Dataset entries

*** Block opens ***

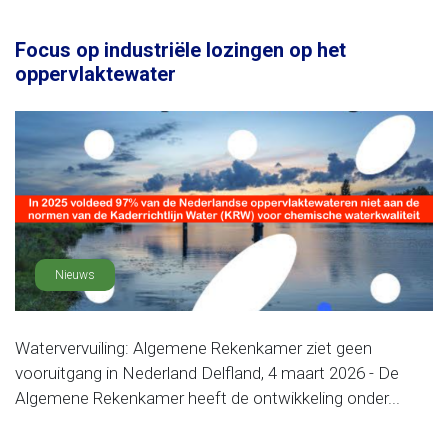
Focus op industriële lozingen op het
oppervlaktewater
Nieuws
Watervervuiling: Algemene Rekenkamer ziet geen
vooruitgang in Nederland Delfland, 4 maart 2026 - De
Algemene Rekenkamer heeft de ontwikkeling onder...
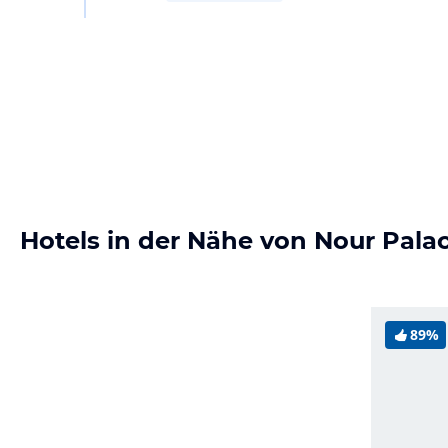
Hotels in der Nähe von Nour Pala
89%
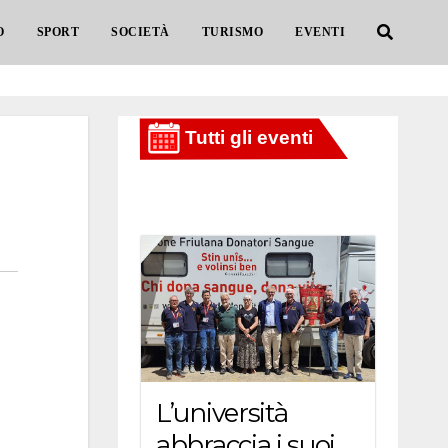
O
SPORT
SOCIETÀ
TURISMO
EVENTI
L’università
abbraccia i suoi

*** Block closes ***

▶ **Problem details**
Pictures are to be excluded; the records themselves are to be reproduced exactly.

▶ **Answer to the problem**
Focus op industriële lozingen op het
oppervlaktewater
Nieuws
Watervervuiling: Algemene Rekenkamer ziet geen
vooruitgang in Nederland Delfland, 4 maart 2026 - De
Algemene Rekenkamer heeft de ontwikkeling onder...
Hotels in der Nähe von Nour Pala
89%
O
SPORT
SOCIETÀ
TURISMO
EVENTI
L’università
abbraccia i suoi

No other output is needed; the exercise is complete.